## Work request
Scan the listing below and copy each line holding the word "капитализация".

++++

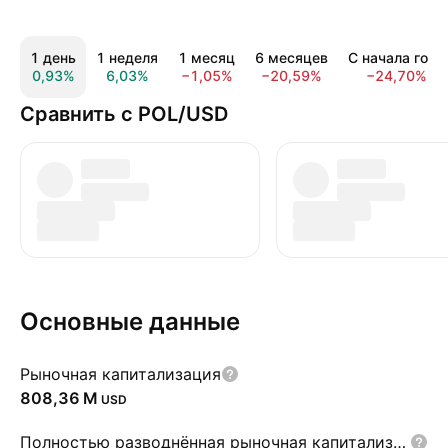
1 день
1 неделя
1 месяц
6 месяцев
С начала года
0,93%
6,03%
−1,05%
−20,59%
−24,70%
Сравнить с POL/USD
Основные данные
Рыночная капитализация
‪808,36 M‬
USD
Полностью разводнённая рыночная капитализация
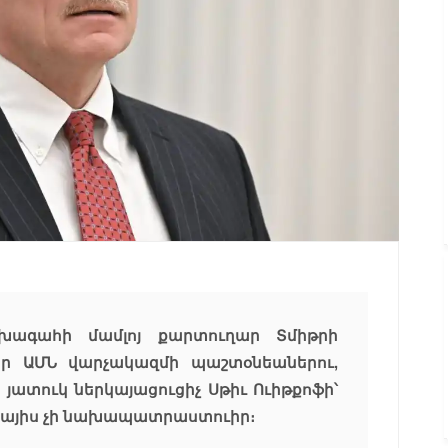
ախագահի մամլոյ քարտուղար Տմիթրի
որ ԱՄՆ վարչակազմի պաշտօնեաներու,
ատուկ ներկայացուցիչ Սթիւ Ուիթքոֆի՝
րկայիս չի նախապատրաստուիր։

++++

## Solution to this problem
Рыночная капитализация
Полностью разводнённая рыночная капитализация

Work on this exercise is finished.